Activity
Return, word for word, only the lines of the data below that lie between the line with "城市車旅中壢中北 (全時段每 30 分鐘 50 元，當日最" and the line with "Esta página web usa cookies", those two lines included.

Input material
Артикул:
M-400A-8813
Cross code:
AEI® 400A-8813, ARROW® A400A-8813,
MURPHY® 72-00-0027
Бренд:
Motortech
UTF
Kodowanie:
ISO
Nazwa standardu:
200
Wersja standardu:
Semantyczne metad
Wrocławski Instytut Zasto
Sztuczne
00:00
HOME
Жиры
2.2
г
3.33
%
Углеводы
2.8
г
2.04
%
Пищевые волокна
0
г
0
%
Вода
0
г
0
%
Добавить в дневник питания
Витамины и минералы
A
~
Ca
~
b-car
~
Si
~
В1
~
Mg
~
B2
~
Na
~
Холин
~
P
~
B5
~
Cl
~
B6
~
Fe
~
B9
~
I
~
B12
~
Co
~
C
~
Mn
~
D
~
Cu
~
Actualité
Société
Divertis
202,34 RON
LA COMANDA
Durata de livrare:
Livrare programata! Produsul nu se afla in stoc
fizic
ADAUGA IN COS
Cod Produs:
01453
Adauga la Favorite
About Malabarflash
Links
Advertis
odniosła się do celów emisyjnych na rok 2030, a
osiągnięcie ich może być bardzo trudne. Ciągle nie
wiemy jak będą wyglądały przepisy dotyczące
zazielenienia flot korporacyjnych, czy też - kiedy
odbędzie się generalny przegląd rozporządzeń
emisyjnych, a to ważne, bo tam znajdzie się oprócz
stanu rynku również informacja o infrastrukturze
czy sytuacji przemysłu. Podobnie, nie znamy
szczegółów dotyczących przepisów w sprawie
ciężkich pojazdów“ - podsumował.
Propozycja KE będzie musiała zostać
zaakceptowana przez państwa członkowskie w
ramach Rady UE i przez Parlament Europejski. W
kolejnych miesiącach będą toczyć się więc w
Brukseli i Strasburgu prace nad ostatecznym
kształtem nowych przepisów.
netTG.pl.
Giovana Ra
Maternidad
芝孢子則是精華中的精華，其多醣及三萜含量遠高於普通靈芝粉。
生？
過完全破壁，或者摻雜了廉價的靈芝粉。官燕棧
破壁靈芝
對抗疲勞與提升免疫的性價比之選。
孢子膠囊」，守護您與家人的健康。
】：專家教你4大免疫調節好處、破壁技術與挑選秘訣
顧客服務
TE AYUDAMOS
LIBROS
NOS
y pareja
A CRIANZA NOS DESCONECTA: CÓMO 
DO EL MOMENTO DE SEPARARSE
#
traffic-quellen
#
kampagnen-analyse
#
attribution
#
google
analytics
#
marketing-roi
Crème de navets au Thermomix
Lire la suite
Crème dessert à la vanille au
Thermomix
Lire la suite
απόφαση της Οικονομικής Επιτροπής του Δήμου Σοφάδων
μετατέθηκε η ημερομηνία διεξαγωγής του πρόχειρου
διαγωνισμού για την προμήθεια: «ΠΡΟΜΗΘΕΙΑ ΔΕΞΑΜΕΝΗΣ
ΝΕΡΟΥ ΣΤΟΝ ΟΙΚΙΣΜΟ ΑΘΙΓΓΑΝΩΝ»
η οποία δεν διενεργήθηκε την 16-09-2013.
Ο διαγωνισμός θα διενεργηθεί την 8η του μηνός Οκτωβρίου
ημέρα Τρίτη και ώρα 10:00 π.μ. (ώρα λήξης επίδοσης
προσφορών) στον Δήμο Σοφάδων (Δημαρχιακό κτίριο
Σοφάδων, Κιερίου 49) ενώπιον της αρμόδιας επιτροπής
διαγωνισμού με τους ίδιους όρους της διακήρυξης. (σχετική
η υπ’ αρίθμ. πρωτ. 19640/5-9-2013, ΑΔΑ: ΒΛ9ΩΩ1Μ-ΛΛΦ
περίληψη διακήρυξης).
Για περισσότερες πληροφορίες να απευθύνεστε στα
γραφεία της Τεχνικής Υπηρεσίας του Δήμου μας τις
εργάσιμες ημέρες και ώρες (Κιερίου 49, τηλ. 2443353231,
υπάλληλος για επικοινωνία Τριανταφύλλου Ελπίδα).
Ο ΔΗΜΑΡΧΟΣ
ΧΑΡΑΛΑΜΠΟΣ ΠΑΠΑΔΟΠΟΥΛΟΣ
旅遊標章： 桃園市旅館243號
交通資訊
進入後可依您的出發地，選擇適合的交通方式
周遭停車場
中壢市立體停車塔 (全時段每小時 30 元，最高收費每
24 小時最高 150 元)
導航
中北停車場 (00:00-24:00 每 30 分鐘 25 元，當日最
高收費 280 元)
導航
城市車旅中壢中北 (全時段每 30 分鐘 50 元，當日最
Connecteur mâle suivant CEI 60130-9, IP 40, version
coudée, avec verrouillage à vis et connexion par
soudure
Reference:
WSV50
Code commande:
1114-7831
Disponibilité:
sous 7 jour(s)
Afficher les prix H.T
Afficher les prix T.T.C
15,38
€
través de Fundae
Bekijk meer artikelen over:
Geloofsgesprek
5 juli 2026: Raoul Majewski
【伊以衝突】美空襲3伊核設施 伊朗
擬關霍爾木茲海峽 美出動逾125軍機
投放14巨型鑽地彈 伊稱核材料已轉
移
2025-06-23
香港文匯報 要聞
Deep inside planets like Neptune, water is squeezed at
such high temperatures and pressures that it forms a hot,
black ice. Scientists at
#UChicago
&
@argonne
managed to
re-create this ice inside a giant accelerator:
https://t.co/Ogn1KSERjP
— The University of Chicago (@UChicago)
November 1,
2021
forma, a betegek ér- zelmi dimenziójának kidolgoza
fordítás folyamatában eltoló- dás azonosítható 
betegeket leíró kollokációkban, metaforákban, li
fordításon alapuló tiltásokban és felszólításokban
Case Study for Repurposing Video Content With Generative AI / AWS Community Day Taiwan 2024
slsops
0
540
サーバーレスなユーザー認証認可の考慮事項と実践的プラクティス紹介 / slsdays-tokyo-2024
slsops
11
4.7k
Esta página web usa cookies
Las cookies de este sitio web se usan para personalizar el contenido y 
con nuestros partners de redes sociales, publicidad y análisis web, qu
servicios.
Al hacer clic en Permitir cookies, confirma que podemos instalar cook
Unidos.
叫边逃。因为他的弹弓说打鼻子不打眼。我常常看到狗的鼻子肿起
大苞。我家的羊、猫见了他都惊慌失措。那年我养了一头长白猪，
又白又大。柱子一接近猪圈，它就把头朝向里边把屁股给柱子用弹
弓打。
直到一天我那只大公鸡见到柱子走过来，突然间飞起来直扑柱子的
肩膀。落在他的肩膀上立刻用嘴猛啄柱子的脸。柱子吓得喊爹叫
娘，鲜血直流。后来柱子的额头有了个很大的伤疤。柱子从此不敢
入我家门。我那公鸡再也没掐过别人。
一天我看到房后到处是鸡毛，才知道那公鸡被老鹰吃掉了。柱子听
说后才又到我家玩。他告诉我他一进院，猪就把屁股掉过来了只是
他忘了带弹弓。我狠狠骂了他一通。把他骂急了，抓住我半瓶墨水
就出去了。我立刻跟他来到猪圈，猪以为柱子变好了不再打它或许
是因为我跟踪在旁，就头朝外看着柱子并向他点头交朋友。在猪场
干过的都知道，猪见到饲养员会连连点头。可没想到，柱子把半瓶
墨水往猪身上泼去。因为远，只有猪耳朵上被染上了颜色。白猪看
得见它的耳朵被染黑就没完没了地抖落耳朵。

Output for this task
城市車旅中壢中北 (全時段每 30 分鐘 50 元，當日最
Connecteur mâle suivant CEI 60130-9, IP 40, version
coudée, avec verrouillage à vis et connexion par
soudure
Reference:
WSV50
Code commande:
1114-7831
Disponibilité:
sous 7 jour(s)
Afficher les prix H.T
Afficher les prix T.T.C
15,38
€
través de Fundae
Bekijk meer artikelen over:
Geloofsgesprek
5 juli 2026: Raoul Majewski
【伊以衝突】美空襲3伊核設施 伊朗
擬關霍爾木茲海峽 美出動逾125軍機
投放14巨型鑽地彈 伊稱核材料已轉
移
2025-06-23
香港文匯報 要聞
Deep inside planets like Neptune, water is squeezed at
such high temperatures and pressures that it forms a hot,
black ice. Scientists at
#UChicago
&
@argonne
managed to
re-create this ice inside a giant accelerator:
https://t.co/Ogn1KSERjP
— The University of Chicago (@UChicago)
November 1,
2021
forma, a betegek ér- zelmi dimenziójának kidolgoza
fordítás folyamatában eltoló- dás azonosítható 
betegeket leíró kollokációkban, metaforákban, li
fordításon alapuló tiltásokban és felszólításokban
Case Study for Repurposing Video Content With Generative AI / AWS Community Day Taiwan 2024
slsops
0
540
サーバーレスなユーザー認証認可の考慮事項と実践的プラクティス紹介 / slsdays-tokyo-2024
slsops
11
4.7k
Esta página web usa cookies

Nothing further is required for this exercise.